A prática de sabatinar os indicados à mais alta corte existe em vários países e serve como mecanismo de separação de poderes, ao limitar a livre escolha da presidente, explica Werneck, da FGV.

Segundo ele, o fato de os senadores historicamente aceitarem as indicações não significa que a instituição não esteja exercendo seu poder. Nos Estados Unidos, a rejeição também é rara: foram doze casos em mais de duzentos anos.

"O Senado exerce com certeza uma limitação sobre quem o presidente pode indicar. A questão é que esse poder não é exercido na sabatina, mas antes. Ou seja, o presidente tipicamente já indica alguém que ele acredita que vai passar pelo Senado, que já foi sondado (quanto ao apoios dos senadores)".

Segundo Werneck, a sabatina tem outra função fundamental, que é a de gerar informação pública sobre o futuro ministro. E é nesta tarefa, ele diz, que os senadores mais têm falhado, pois os interrogatórios costumam ser fracos.

Werneck considera importante que o ministro sejam questionado sobre seu passado, para que fique claro a que instituições ele foi ligado e estaria impedido de julgar em eventuais processos. Na sua avaliação, a sabatina também é o momento de questionar os apoios políticos recebidos para conquistar a indicação à vaga.

"É fundamental que a sabatina sirva para lançar luz sobre esse processo interno de indicação: como o senhor chegou até à presidente Dilma? Ninguém imagina que a indicação caiu do céu.

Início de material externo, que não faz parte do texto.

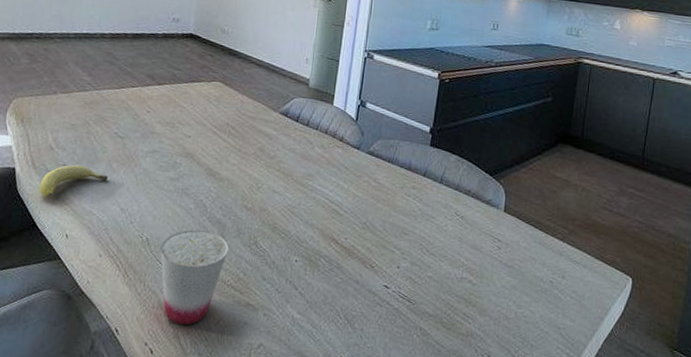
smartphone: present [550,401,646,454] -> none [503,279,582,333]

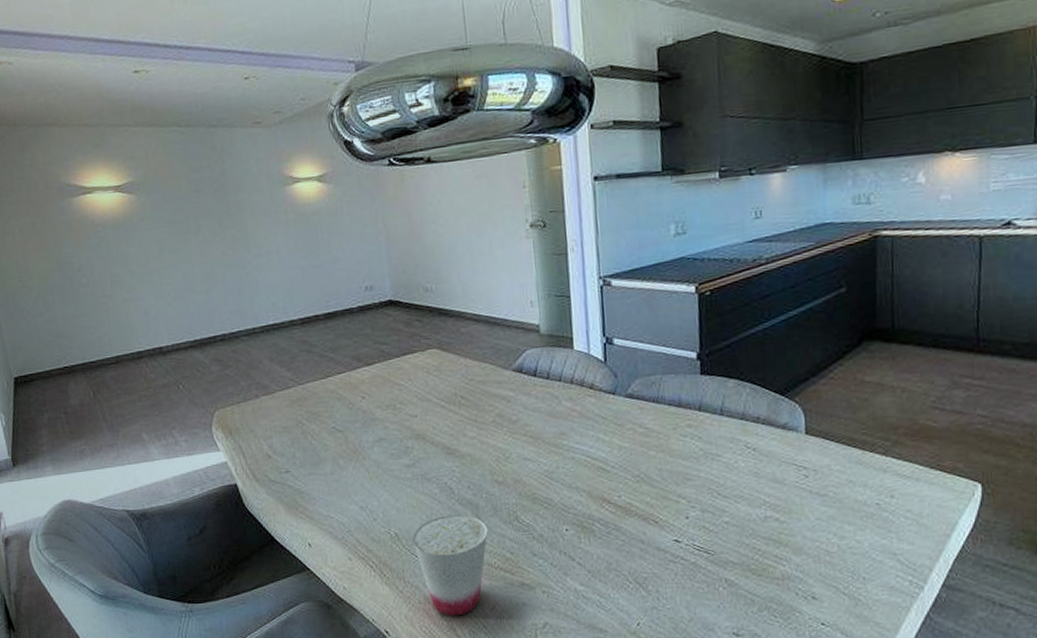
fruit: present [39,164,108,198] -> none [267,468,337,510]

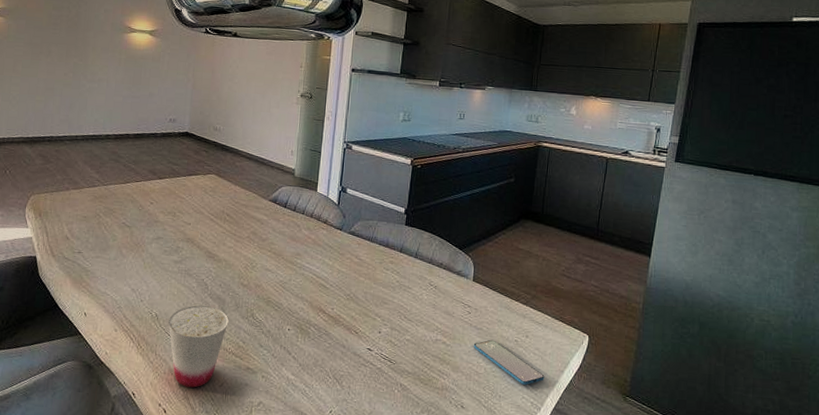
smartphone: none [818,507,924,560] -> present [473,339,545,385]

A gente sabe que as pessoas conversam, que houve apoio político. É importante que isso seja trazido a público."

Outras questão que deve ser abordada, na opinião do professor da FGV, é a opinião de Fachin sobre o funcionamento atual do STF, por exemplo no que se refere às críticas de que o tribunal tem se sobreposto ao Congresso em alguns assuntos.

A princípio, o indicado não deve antecipar seus votos em casos que pode julgar em breve, mas Werneck defende que ele seja questionado sobre assuntos jurídicos importantes que tenham sido julgados recentemente, para que "as pessoas tenham uma noção de que áreas do Direito serão impactadas pela indicação e em que sentido".

"A sabatina deve sujeitar o candidato a expor sua visão geral de Constituição, sua visão sobre problemas concretos do país, e sua biografia profissional. É um importante momento para estabelecer os termos em que ele poderá ser chamado a prestar contas no futuro", diz Hubner, da USP.

"Não se trata apenas de um teste de confirmação (da indicação), mas de uma agenda de diálogos futuros."

Pela primeira vez, a sabatina terá participação popular. Antes e durante a sessão, os cidadãos podem enviar aos senadores informações sobre o indicado ou perguntas a serem feitas a ele, por meio do portal e-cidadania do Senado. Todas as mensagens serão encaminhadas ao relator da indicação na CCJ, senador Alvaro Dias (PSDB-PR).